Every entry is to be returned as it stands, apart from the pictures.

BEGIN Exercise data

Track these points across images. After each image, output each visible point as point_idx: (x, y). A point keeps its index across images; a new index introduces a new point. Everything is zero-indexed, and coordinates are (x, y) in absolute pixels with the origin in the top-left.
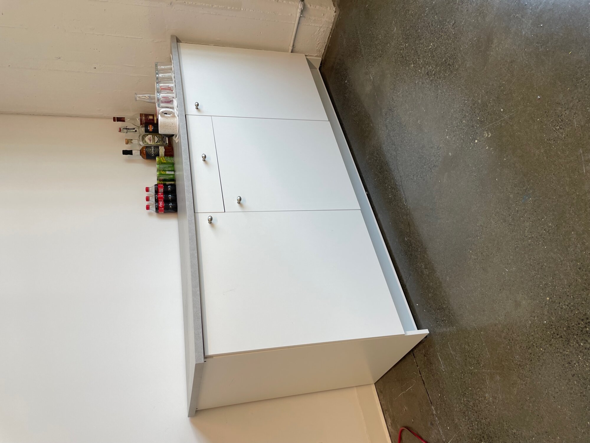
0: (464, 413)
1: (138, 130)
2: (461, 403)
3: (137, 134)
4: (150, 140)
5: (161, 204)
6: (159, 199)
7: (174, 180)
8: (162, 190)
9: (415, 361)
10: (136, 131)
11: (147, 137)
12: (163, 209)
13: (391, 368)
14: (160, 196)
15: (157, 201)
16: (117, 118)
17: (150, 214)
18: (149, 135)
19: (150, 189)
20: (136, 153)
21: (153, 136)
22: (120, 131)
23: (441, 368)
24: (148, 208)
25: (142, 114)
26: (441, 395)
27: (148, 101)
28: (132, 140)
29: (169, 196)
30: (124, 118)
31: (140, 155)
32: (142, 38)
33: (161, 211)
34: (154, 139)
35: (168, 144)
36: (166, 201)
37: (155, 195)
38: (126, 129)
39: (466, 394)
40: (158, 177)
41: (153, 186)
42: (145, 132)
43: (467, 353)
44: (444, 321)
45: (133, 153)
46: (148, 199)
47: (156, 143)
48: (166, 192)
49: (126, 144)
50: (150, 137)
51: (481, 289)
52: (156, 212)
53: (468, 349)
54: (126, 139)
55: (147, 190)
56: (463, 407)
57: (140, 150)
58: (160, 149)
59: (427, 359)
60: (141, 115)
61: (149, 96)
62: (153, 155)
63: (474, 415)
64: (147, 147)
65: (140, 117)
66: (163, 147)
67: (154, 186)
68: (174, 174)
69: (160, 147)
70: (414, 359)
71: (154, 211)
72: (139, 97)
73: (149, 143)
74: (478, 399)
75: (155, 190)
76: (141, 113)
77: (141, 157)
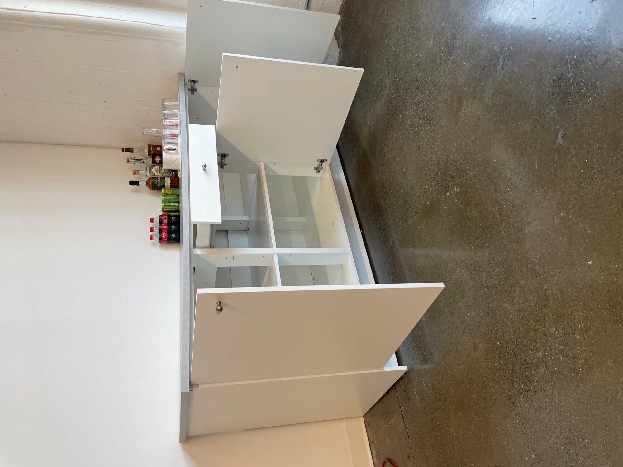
0: (434, 446)
1: (145, 161)
2: (432, 437)
3: (144, 165)
4: (157, 171)
5: (164, 235)
6: (163, 230)
7: (178, 211)
8: (166, 221)
9: (396, 396)
10: (143, 162)
11: (154, 168)
12: (166, 240)
13: (377, 402)
14: (163, 227)
15: (160, 231)
16: (125, 148)
17: (154, 244)
18: (156, 167)
19: (154, 219)
20: (143, 183)
21: (160, 168)
22: (128, 161)
23: (417, 403)
24: (151, 238)
25: (151, 145)
26: (416, 429)
27: (155, 135)
28: (140, 170)
29: (173, 227)
30: (132, 149)
31: (147, 185)
32: (150, 75)
33: (165, 241)
34: (160, 171)
35: (174, 175)
36: (170, 232)
37: (159, 226)
38: (134, 160)
39: (435, 428)
40: (162, 208)
41: (157, 217)
42: (153, 163)
43: (437, 390)
44: (420, 359)
45: (140, 183)
46: (152, 230)
47: (163, 174)
48: (170, 224)
49: (133, 174)
50: (157, 169)
51: (449, 331)
52: (159, 242)
53: (438, 387)
54: (133, 170)
55: (152, 220)
56: (433, 440)
57: (147, 181)
58: (166, 180)
59: (406, 395)
60: (149, 146)
61: (156, 131)
62: (159, 186)
63: (441, 449)
64: (153, 178)
65: (148, 148)
66: (170, 178)
67: (159, 217)
68: (179, 206)
69: (166, 178)
70: (396, 394)
71: (157, 241)
72: (146, 131)
73: (156, 174)
74: (444, 434)
75: (159, 221)
76: (149, 144)
77: (147, 187)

END Exercise data

* Solution to this problem *
Track these points across images. After each image, output each visible point as point_idx: (x, y). A point keeps its index across images; a new index introduces a new point. Everything is zero-indexed, and coordinates are (x, y) in absolute pixels with the origin in the top-left.
0: (464, 413)
1: (138, 130)
2: (461, 403)
3: (137, 134)
4: (150, 140)
5: (161, 204)
6: (159, 199)
7: (174, 180)
8: (162, 190)
9: (415, 361)
10: (136, 131)
11: (147, 137)
12: (163, 209)
13: (391, 368)
14: (160, 196)
15: (157, 201)
16: (117, 118)
17: (150, 214)
18: (149, 135)
19: (150, 189)
20: (136, 153)
21: (153, 136)
22: (120, 131)
23: (441, 368)
24: (148, 208)
25: (142, 114)
26: (441, 395)
27: (148, 101)
28: (132, 140)
29: (169, 196)
30: (124, 118)
31: (140, 155)
32: (142, 38)
33: (161, 211)
34: (154, 139)
35: (168, 144)
36: (166, 201)
37: (155, 195)
38: (126, 129)
39: (466, 394)
40: (158, 177)
41: (153, 186)
42: (145, 132)
43: (467, 353)
44: (444, 321)
45: (133, 153)
46: (148, 199)
47: (156, 143)
48: (166, 192)
49: (126, 144)
50: (150, 137)
51: (481, 289)
52: (156, 212)
53: (468, 349)
54: (126, 139)
55: (147, 190)
56: (463, 407)
57: (140, 150)
58: (160, 149)
59: (427, 359)
60: (141, 115)
61: (149, 96)
62: (153, 155)
63: (474, 415)
64: (147, 147)
65: (140, 117)
66: (163, 147)
67: (154, 186)
68: (174, 174)
69: (160, 147)
70: (414, 359)
71: (154, 211)
72: (139, 97)
73: (149, 143)
74: (478, 399)
75: (155, 190)
76: (141, 113)
77: (141, 157)
0: (434, 446)
1: (145, 161)
2: (432, 437)
3: (144, 165)
4: (157, 171)
5: (164, 235)
6: (163, 230)
7: (178, 211)
8: (166, 221)
9: (396, 396)
10: (143, 162)
11: (154, 168)
12: (166, 240)
13: (377, 402)
14: (163, 227)
15: (160, 231)
16: (125, 148)
17: (154, 244)
18: (156, 167)
19: (154, 219)
20: (143, 183)
21: (160, 168)
22: (128, 161)
23: (417, 403)
24: (151, 238)
25: (151, 145)
26: (416, 429)
27: (155, 135)
28: (140, 170)
29: (173, 227)
30: (132, 149)
31: (147, 185)
32: (150, 75)
33: (165, 241)
34: (160, 171)
35: (174, 175)
36: (170, 232)
37: (159, 226)
38: (134, 160)
39: (435, 428)
40: (162, 208)
41: (157, 217)
42: (153, 163)
43: (437, 390)
44: (420, 359)
45: (140, 183)
46: (152, 230)
47: (163, 174)
48: (170, 224)
49: (133, 174)
50: (157, 169)
51: (449, 331)
52: (159, 242)
53: (438, 387)
54: (133, 170)
55: (152, 220)
56: (433, 440)
57: (147, 181)
58: (166, 180)
59: (406, 395)
60: (149, 146)
61: (156, 131)
62: (159, 186)
63: (441, 449)
64: (153, 178)
65: (148, 148)
66: (170, 178)
67: (159, 217)
68: (179, 206)
69: (166, 178)
70: (396, 394)
71: (157, 241)
72: (146, 131)
73: (156, 174)
74: (444, 434)
75: (159, 221)
76: (149, 144)
77: (147, 187)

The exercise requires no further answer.